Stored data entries

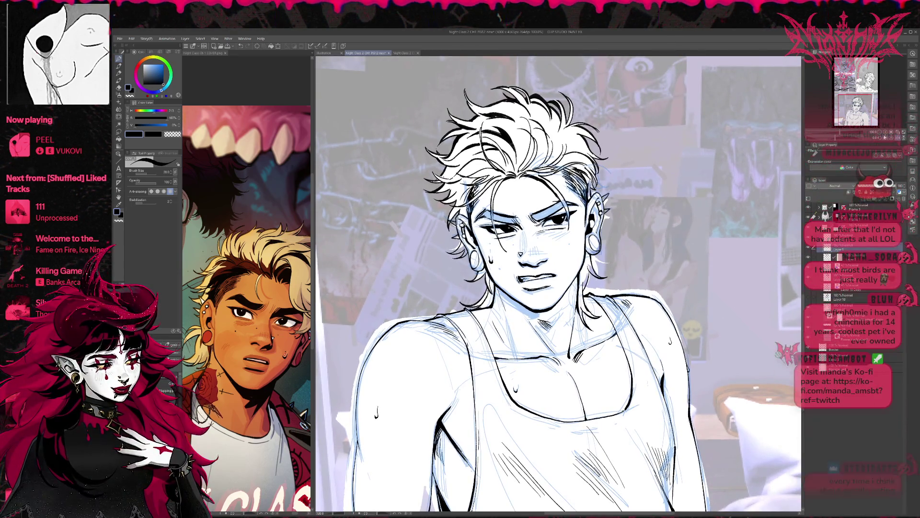
{"action": "scroll", "coordinate": [558, 245], "scroll_direction": "up", "scroll_amount": 3}
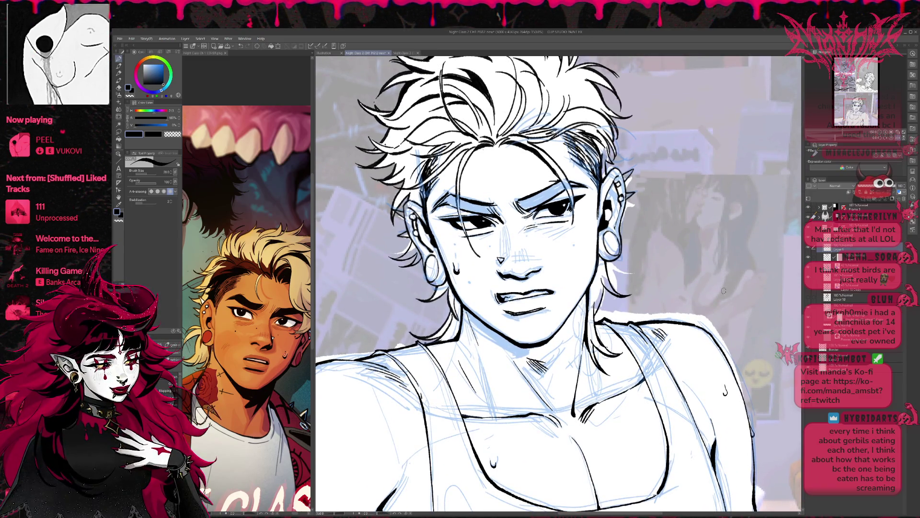
{"action": "scroll", "coordinate": [532, 229], "scroll_direction": "up", "scroll_amount": 1}
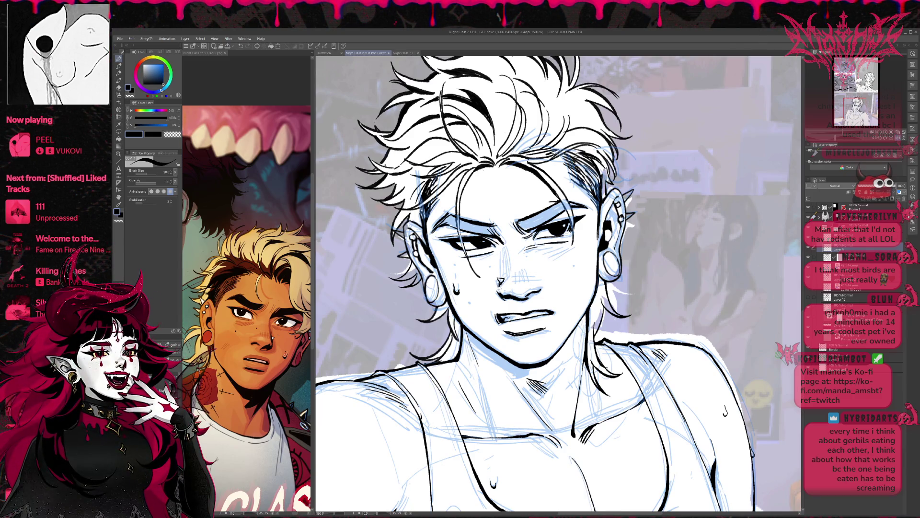
{"action": "left_click_drag", "start_coordinate": [525, 290], "coordinate": [525, 303]}
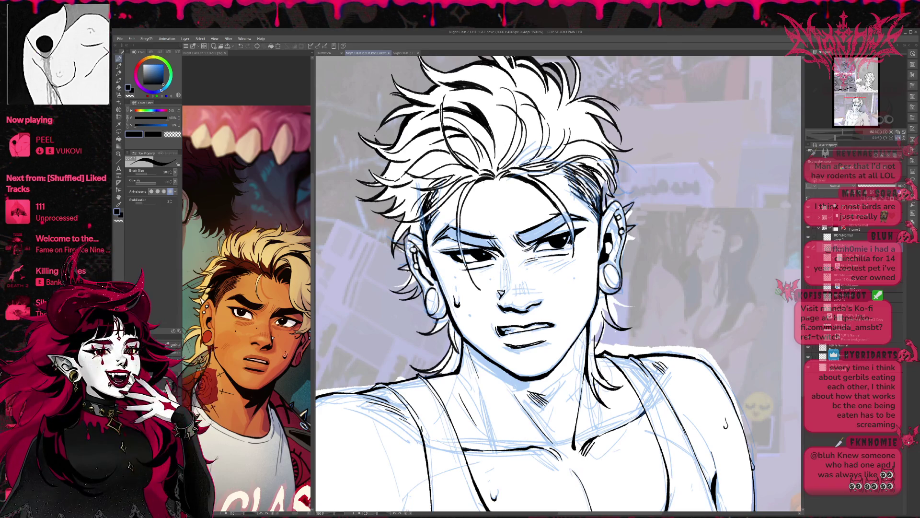
{"action": "left_click", "coordinate": [895, 137]}
{"action": "left_click", "coordinate": [896, 138]}
- Undo the stray line along the nose bridge
{"action": "key", "text": "ctrl+z"}
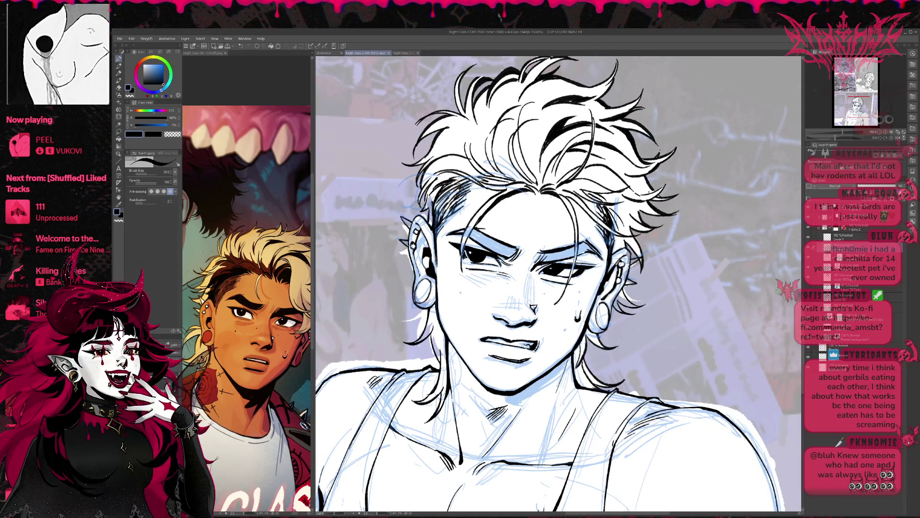
{"action": "key", "text": "e"}
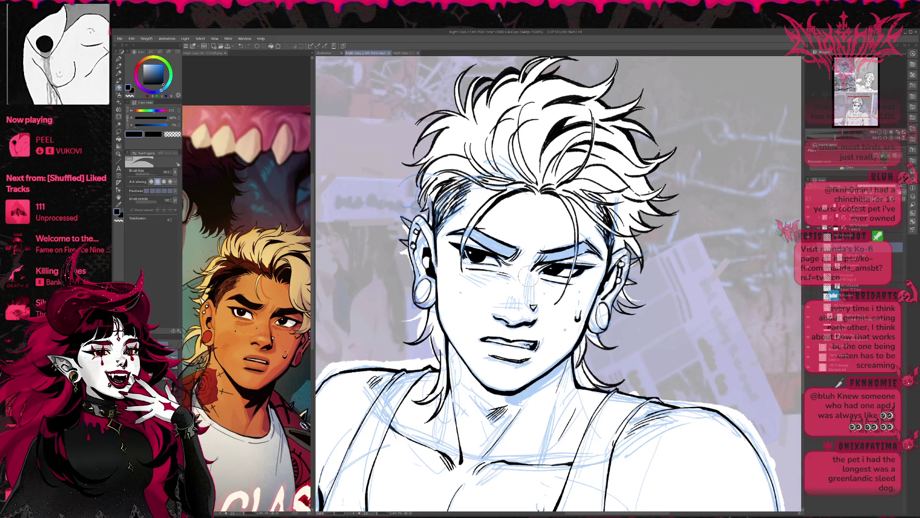
{"action": "key", "text": "p"}
{"action": "key", "text": "e"}
{"action": "key", "text": "p"}
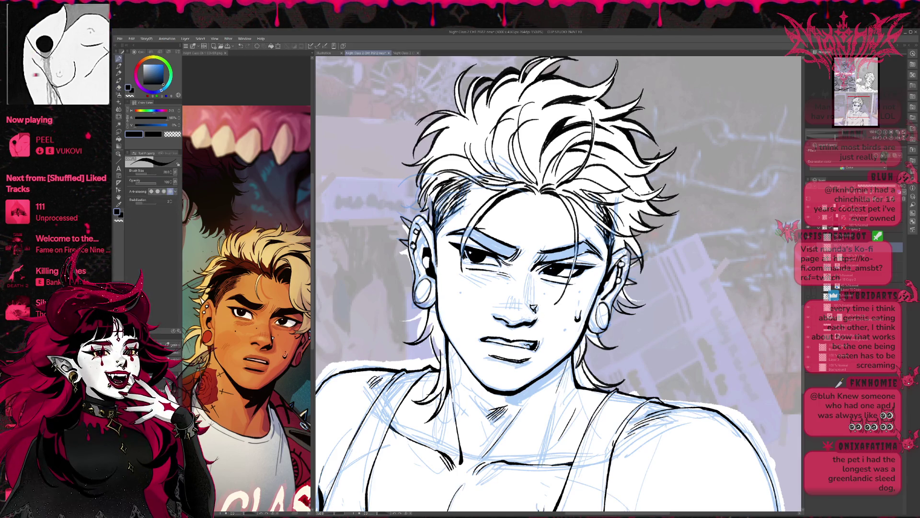
- Rotate the canvas, redraw the short nose line and dot a freckle on the cheek
{"action": "left_click_drag", "start_coordinate": [534, 312], "coordinate": [546, 322]}
{"action": "mouse_move", "coordinate": [321, 450]}
{"action": "left_mouse_down"}
{"action": "mouse_move", "coordinate": [655, 484]}
{"action": "mouse_move", "coordinate": [599, 498]}
{"action": "left_mouse_up"}
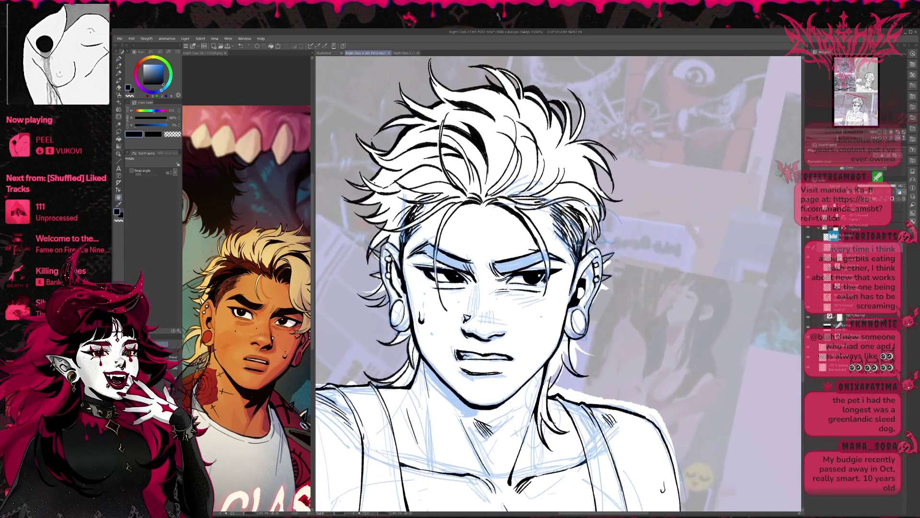
{"action": "mouse_move", "coordinate": [470, 309]}
{"action": "left_mouse_down"}
{"action": "mouse_move", "coordinate": [474, 316]}
{"action": "mouse_move", "coordinate": [557, 263]}
{"action": "mouse_move", "coordinate": [506, 300]}
{"action": "left_mouse_up"}
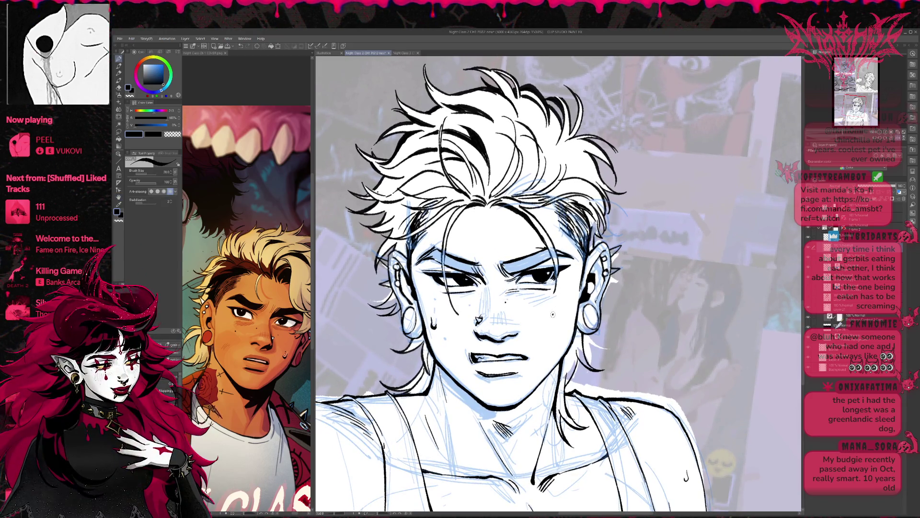
{"action": "left_click", "coordinate": [469, 305]}
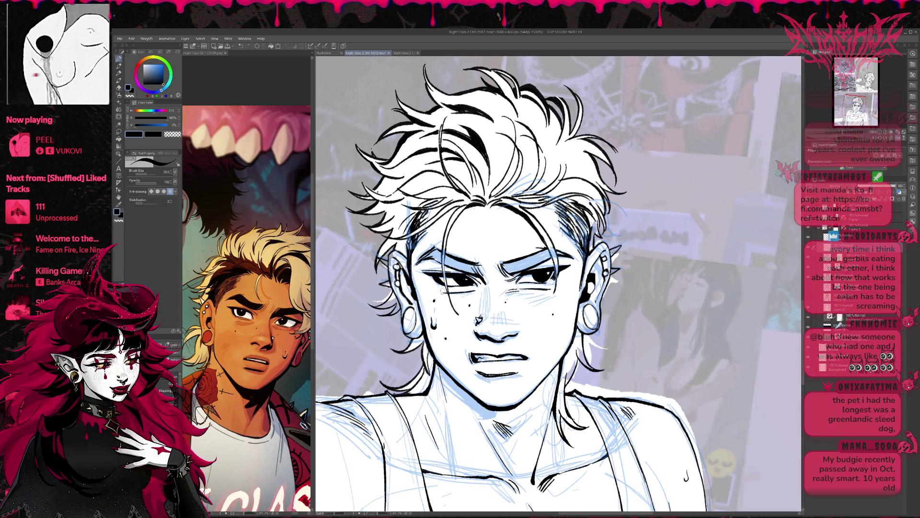
- Rotate the view slightly and mirror it to inspect the face
{"action": "key", "text": "minus"}
{"action": "key", "text": "minus"}
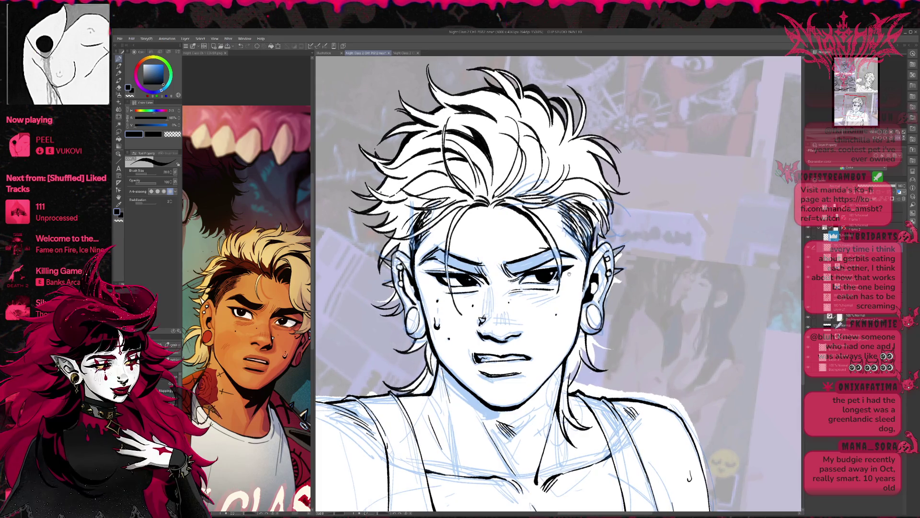
{"action": "key", "text": "minus"}
{"action": "key", "text": "minus"}
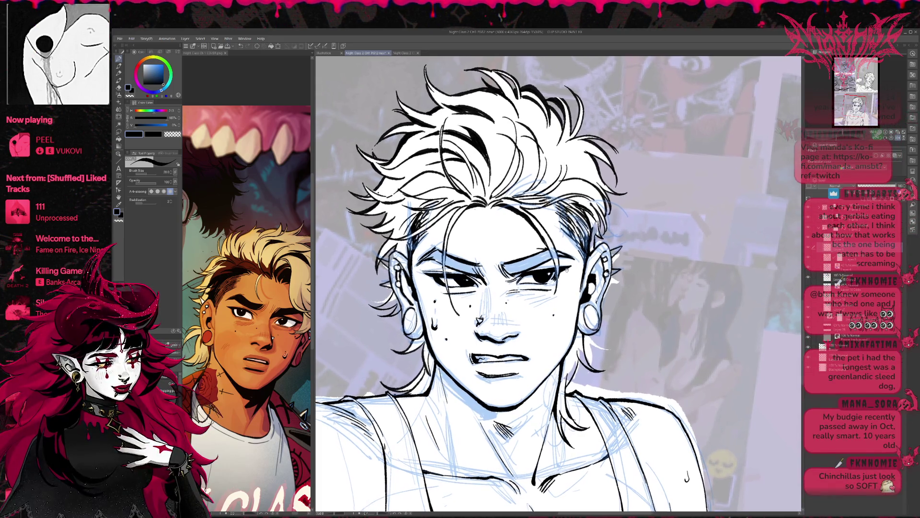
{"action": "key", "text": "minus"}
{"action": "key", "text": "minus"}
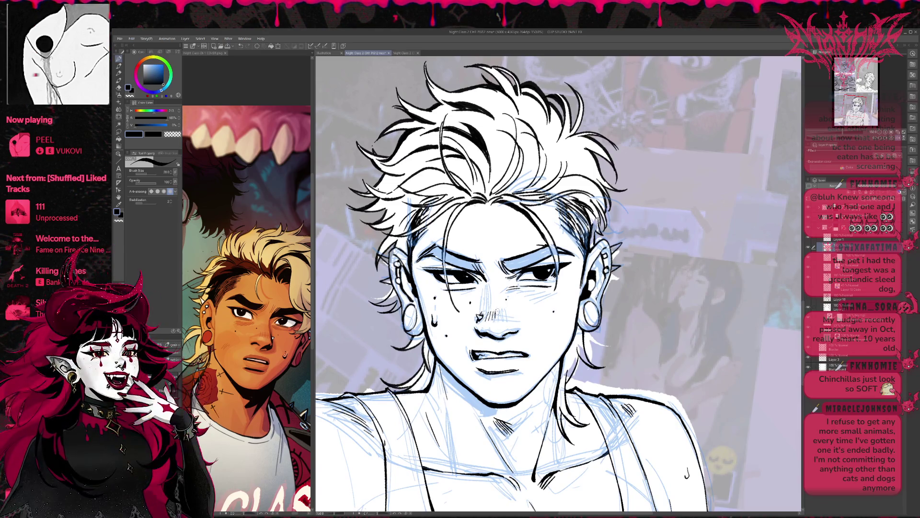
{"action": "key", "text": "e"}
{"action": "key", "text": "p"}
{"action": "key", "text": "e"}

* **WORK TASK**
Transcribe the records above exactly, leaving every picture out of the copy.

* **COMPLETED EXERCISE**
{"action": "scroll", "coordinate": [558, 245], "scroll_direction": "up", "scroll_amount": 3}
{"action": "scroll", "coordinate": [532, 229], "scroll_direction": "up", "scroll_amount": 1}
{"action": "left_click_drag", "start_coordinate": [525, 290], "coordinate": [525, 303]}
{"action": "left_click", "coordinate": [895, 137]}
{"action": "left_click", "coordinate": [896, 138]}
- Undo the stray line along the nose bridge
{"action": "key", "text": "ctrl+z"}
{"action": "key", "text": "e"}
{"action": "key", "text": "p"}
{"action": "key", "text": "e"}
{"action": "key", "text": "p"}
- Rotate the canvas, redraw the short nose line and dot a freckle on the cheek
{"action": "left_click_drag", "start_coordinate": [534, 312], "coordinate": [546, 322]}
{"action": "mouse_move", "coordinate": [321, 450]}
{"action": "left_mouse_down"}
{"action": "mouse_move", "coordinate": [655, 484]}
{"action": "mouse_move", "coordinate": [599, 498]}
{"action": "left_mouse_up"}
{"action": "mouse_move", "coordinate": [470, 309]}
{"action": "left_mouse_down"}
{"action": "mouse_move", "coordinate": [474, 316]}
{"action": "mouse_move", "coordinate": [557, 263]}
{"action": "mouse_move", "coordinate": [506, 300]}
{"action": "left_mouse_up"}
{"action": "left_click", "coordinate": [469, 305]}
- Rotate the view slightly and mirror it to inspect the face
{"action": "key", "text": "minus"}
{"action": "key", "text": "minus"}
{"action": "key", "text": "minus"}
{"action": "key", "text": "minus"}
{"action": "key", "text": "minus"}
{"action": "key", "text": "minus"}
{"action": "key", "text": "e"}
{"action": "key", "text": "p"}
{"action": "key", "text": "e"}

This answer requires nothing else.